There are a few solutions using BST with worst case time complexity O(n*k), but we know k can be become large. I wanted to come up with a solution that is guaranteed to run in O(n*log(n)) time. This is in my opinion the best solution so far.

The idea is inspired by solutions to Find Median from Data Stream: use two heaps to store numbers in the sliding window. However there is the issue of numbers moving out of the window, and it turns out that a hash table that records these numbers will just work (and is surprisingly neat).

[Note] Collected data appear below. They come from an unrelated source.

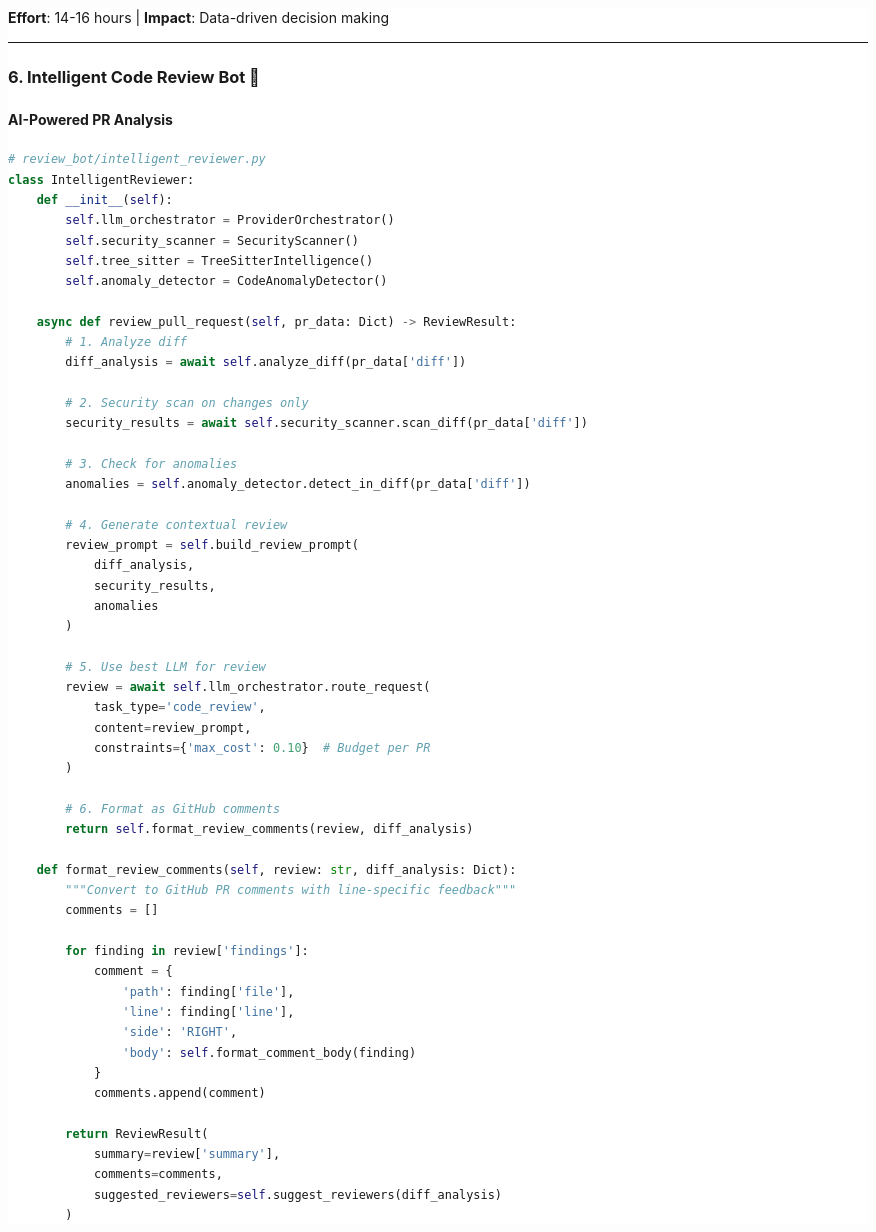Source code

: **Effort**: 14-16 hours | **Impact**: Data-driven decision making

---

### 6. **Intelligent Code Review Bot** 🤖

#### AI-Powered PR Analysis
```python
# review_bot/intelligent_reviewer.py
class IntelligentReviewer:
    def __init__(self):
        self.llm_orchestrator = ProviderOrchestrator()
        self.security_scanner = SecurityScanner()
        self.tree_sitter = TreeSitterIntelligence()
        self.anomaly_detector = CodeAnomalyDetector()
    
    async def review_pull_request(self, pr_data: Dict) -> ReviewResult:
        # 1. Analyze diff
        diff_analysis = await self.analyze_diff(pr_data['diff'])
        
        # 2. Security scan on changes only
        security_results = await self.security_scanner.scan_diff(pr_data['diff'])
        
        # 3. Check for anomalies
        anomalies = self.anomaly_detector.detect_in_diff(pr_data['diff'])
        
        # 4. Generate contextual review
        review_prompt = self.build_review_prompt(
            diff_analysis, 
            security_results,
            anomalies
        )
        
        # 5. Use best LLM for review
        review = await self.llm_orchestrator.route_request(
            task_type='code_review',
            content=review_prompt,
            constraints={'max_cost': 0.10}  # Budget per PR
        )
        
        # 6. Format as GitHub comments
        return self.format_review_comments(review, diff_analysis)
    
    def format_review_comments(self, review: str, diff_analysis: Dict):
        """Convert to GitHub PR comments with line-specific feedback"""
        comments = []
        
        for finding in review['findings']:
            comment = {
                'path': finding['file'],
                'line': finding['line'],
                'side': 'RIGHT',
                'body': self.format_comment_body(finding)
            }
            comments.append(comment)
        
        return ReviewResult(
            summary=review['summary'],
            comments=comments,
            suggested_reviewers=self.suggest_reviewers(diff_analysis)
        )
```
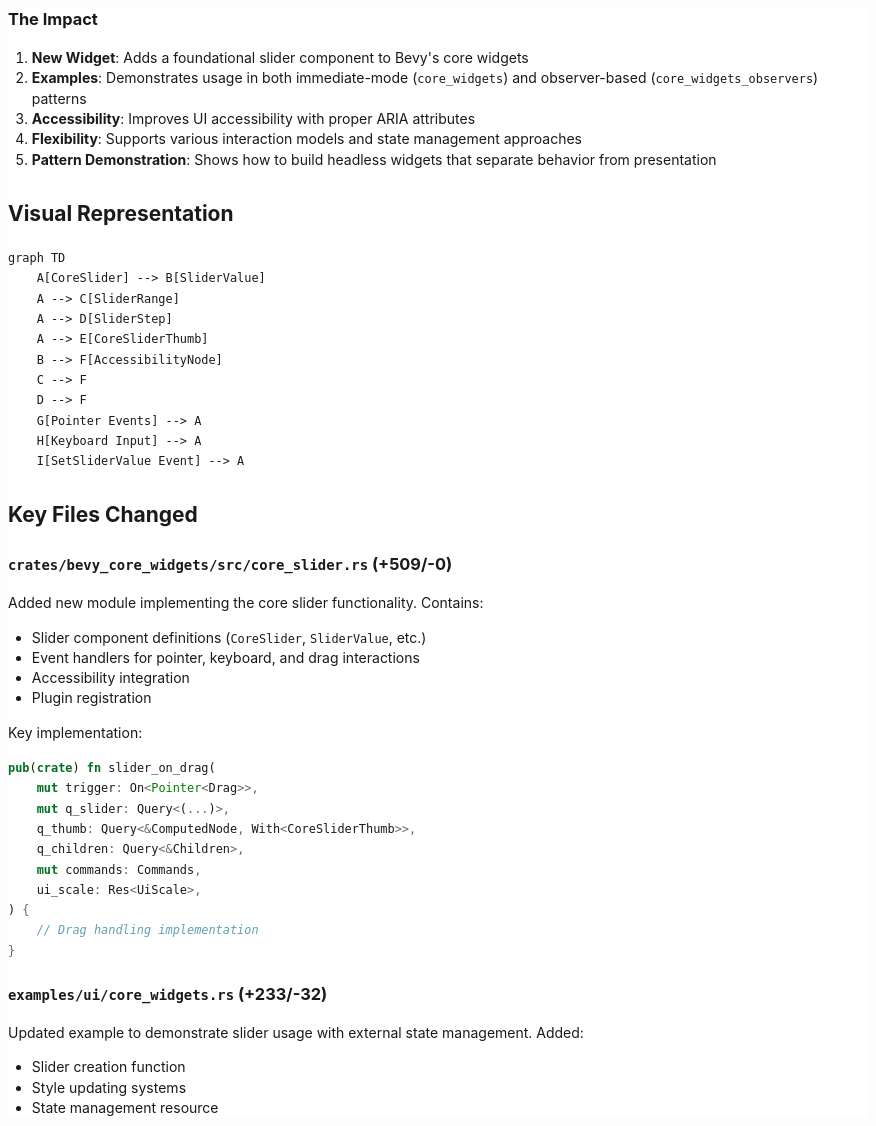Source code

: ### The Impact
1. **New Widget**: Adds a foundational slider component to Bevy's core widgets
2. **Examples**: Demonstrates usage in both immediate-mode (`core_widgets`) and observer-based (`core_widgets_observers`) patterns
3. **Accessibility**: Improves UI accessibility with proper ARIA attributes
4. **Flexibility**: Supports various interaction models and state management approaches
5. **Pattern Demonstration**: Shows how to build headless widgets that separate behavior from presentation

## Visual Representation

```mermaid
graph TD
    A[CoreSlider] --> B[SliderValue]
    A --> C[SliderRange]
    A --> D[SliderStep]
    A --> E[CoreSliderThumb]
    B --> F[AccessibilityNode]
    C --> F
    D --> F
    G[Pointer Events] --> A
    H[Keyboard Input] --> A
    I[SetSliderValue Event] --> A
```

## Key Files Changed

### `crates/bevy_core_widgets/src/core_slider.rs` (+509/-0)
Added new module implementing the core slider functionality. Contains:
- Slider component definitions (`CoreSlider`, `SliderValue`, etc.)
- Event handlers for pointer, keyboard, and drag interactions
- Accessibility integration
- Plugin registration

Key implementation:
```rust
pub(crate) fn slider_on_drag(
    mut trigger: On<Pointer<Drag>>,
    mut q_slider: Query<(...)>,
    q_thumb: Query<&ComputedNode, With<CoreSliderThumb>>,
    q_children: Query<&Children>,
    mut commands: Commands,
    ui_scale: Res<UiScale>,
) {
    // Drag handling implementation
}
```

### `examples/ui/core_widgets.rs` (+233/-32)
Updated example to demonstrate slider usage with external state management. Added:
- Slider creation function
- Style updating systems
- State management resource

The recorded numbers will only be deleted when they come to the top of the heaps.

```
class Solution {
public:
vector<double> medianSlidingWindow(vector<int>& nums, int k) {
vector<double> medians;
unordered_map<int, int> hash; // count numbers to be deleted
priority_queue<int, vector<int>> bheap; // heap on the bottom
priority_queue<int, vector<int>, greater<int>> theap; // heap on the top
int i = 0;
// Initialize the heaps
while (i < k) { bheap.push(nums[i++]); }
for (int count = k/2; count > 0; --count) {
theap.push(bheap.top()); bheap.pop();
}
while (true) {
// Get median
if (k % 2) medians.push_back(bheap.top());
else medians.push_back( ((double)bheap.top() + theap.top()) / 2 );
if (i == nums.size()) break;
int m = nums[i-k], n = nums[i++], balance = 0;
// What happens to the number m that is moving out of the window
if (m <= bheap.top()) { --balance; if (m == bheap.top()) bheap.pop(); else ++hash[m]; }
else { ++balance; if (m == theap.top()) theap.pop(); else ++hash[m]; }
// Insert the new number n that enters the window
if (!bheap.empty() && n <= bheap.top()) { ++balance; bheap.push(n); }
else { --balance; theap.push(n); }
// Rebalance the bottom and top heaps
if (balance < 0) { bheap.push(theap.top()); theap.pop(); }
else if (balance > 0) { theap.push(bheap.top()); bheap.pop(); }
// Remove numbers that should be discarded at the top of the two heaps
while (!bheap.empty() && hash[bheap.top()]) { --hash[bheap.top()]; bheap.pop(); }
while (!theap.empty() && hash[theap.top()]) { --hash[theap.top()]; theap.pop(); }
}
return medians;
}
};
```

Since both heaps will never have a size greater than n, the time complexity is O(n*log(n)) in the worst case.